Leaving out all images, write out the records that follow exactly.

►

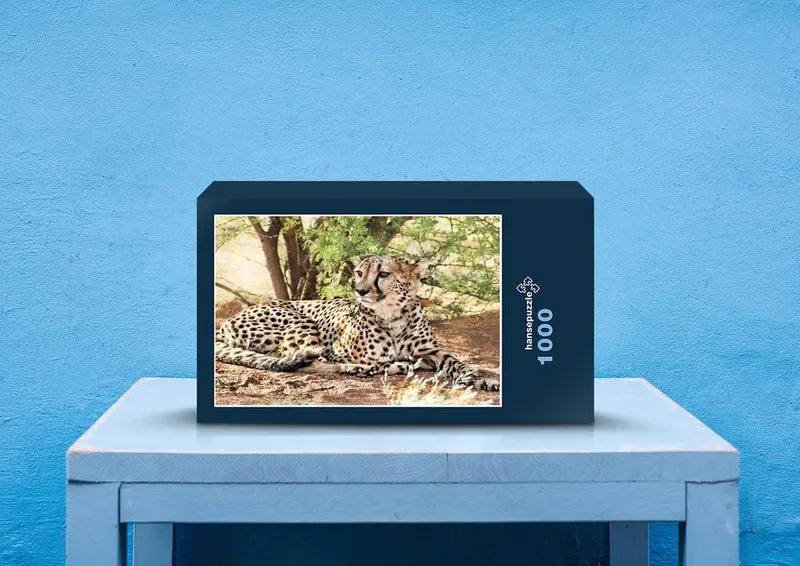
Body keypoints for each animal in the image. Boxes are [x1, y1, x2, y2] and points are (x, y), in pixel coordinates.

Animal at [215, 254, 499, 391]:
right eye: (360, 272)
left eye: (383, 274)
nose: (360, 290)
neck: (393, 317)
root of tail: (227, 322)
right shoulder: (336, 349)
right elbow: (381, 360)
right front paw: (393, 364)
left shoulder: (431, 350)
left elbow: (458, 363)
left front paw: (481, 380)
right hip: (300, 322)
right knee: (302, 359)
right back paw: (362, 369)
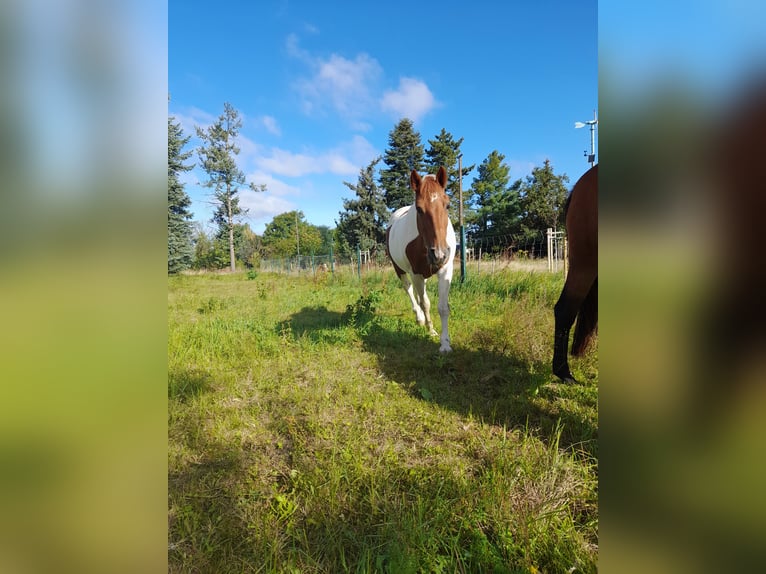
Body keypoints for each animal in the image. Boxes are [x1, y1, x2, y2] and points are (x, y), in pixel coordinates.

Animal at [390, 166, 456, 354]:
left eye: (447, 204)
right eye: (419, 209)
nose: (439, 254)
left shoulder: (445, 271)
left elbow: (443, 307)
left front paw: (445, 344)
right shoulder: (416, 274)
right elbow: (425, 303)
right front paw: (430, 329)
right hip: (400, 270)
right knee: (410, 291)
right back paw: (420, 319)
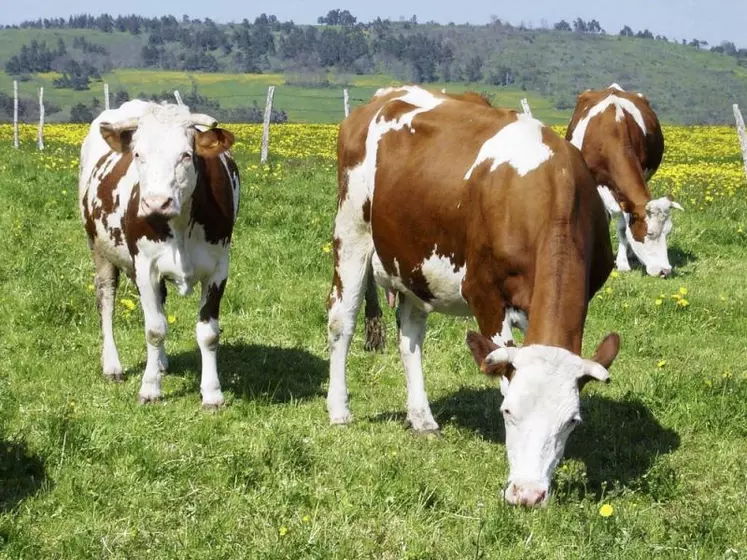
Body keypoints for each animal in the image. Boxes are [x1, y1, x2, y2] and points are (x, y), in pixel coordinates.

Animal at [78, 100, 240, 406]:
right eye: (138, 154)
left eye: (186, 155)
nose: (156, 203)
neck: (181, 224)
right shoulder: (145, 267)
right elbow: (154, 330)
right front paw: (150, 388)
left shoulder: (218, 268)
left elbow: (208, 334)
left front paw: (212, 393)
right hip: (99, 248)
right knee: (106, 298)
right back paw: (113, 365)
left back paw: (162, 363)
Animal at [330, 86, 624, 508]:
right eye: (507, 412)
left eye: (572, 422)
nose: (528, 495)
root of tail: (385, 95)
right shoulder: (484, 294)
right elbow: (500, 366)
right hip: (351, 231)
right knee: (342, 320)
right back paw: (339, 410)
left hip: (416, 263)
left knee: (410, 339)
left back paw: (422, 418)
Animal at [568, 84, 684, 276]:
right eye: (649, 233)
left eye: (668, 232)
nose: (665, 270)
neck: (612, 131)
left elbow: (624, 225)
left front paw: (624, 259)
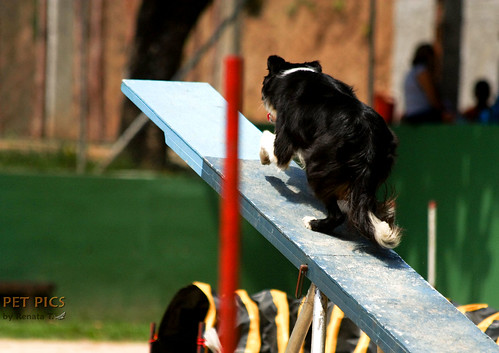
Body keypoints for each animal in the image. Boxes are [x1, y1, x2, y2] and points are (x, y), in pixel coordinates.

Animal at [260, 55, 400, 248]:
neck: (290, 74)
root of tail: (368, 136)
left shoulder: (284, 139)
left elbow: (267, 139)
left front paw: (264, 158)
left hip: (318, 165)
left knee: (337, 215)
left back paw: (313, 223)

◄

[Output for this exercise]:
Body keypoints for each animal in the image. Boxes are [x1, y1, x2, y2] and points are (x, y), in pixel coordinates.

Animal at [215, 254, 499, 391]:
right eye: (360, 272)
left eye: (383, 274)
nose: (360, 290)
neck: (393, 317)
root of tail: (227, 322)
right shoulder: (336, 349)
right elbow: (381, 360)
right front paw: (393, 364)
left shoulder: (431, 350)
left elbow: (458, 363)
left front paw: (481, 380)
right hip: (300, 322)
right knee: (302, 359)
right back paw: (362, 369)
Body keypoints for each animal in the image. Boxes are [x1, y1, x2, y2] and points are (x, y), in pixel coordinates.

Animal at [390, 166, 456, 354]:
left eye: (447, 204)
right eye: (419, 209)
nose: (439, 254)
left shoulder: (445, 271)
left elbow: (443, 307)
left front paw: (445, 344)
right shoulder: (416, 274)
right elbow: (425, 303)
right front paw: (430, 329)
right hip: (400, 270)
right knee: (410, 291)
right back paw: (420, 319)
Body keypoints for each animal in the image. Boxes are [x1, y1, x2, y2] and points are (x, y), in pixel coordinates.

Animal at [78, 100, 240, 406]:
right eye: (138, 154)
left eye: (186, 155)
nose: (156, 203)
neck: (181, 224)
right shoulder: (145, 267)
right elbow: (154, 330)
right front paw: (150, 388)
left shoulder: (218, 268)
left elbow: (208, 334)
left front paw: (212, 393)
right hip: (99, 248)
right knee: (106, 298)
right back paw: (113, 365)
left back paw: (162, 363)
Animal at [330, 86, 624, 508]:
right eye: (507, 412)
left eye: (572, 422)
nose: (528, 495)
root of tail: (385, 95)
right shoulder: (484, 294)
right elbow: (500, 366)
right hip: (351, 231)
right knee: (342, 320)
right back paw: (339, 410)
left hip: (416, 263)
left knee: (410, 339)
left back paw: (422, 418)
Animal at [568, 84, 684, 276]:
right eye: (649, 233)
left eye: (668, 232)
nose: (665, 270)
neck: (612, 131)
left elbow: (624, 225)
left front paw: (624, 259)
Body keypoints for each animal in the image. Boxes are [x1, y1, x2, y2] and points are (x, y), in pixel coordinates.

Animal at [260, 55, 400, 248]:
neck: (290, 74)
root of tail: (368, 136)
left shoulder: (284, 139)
left elbow: (267, 139)
left front paw: (264, 158)
left hip: (318, 165)
left knee: (337, 215)
left back paw: (313, 223)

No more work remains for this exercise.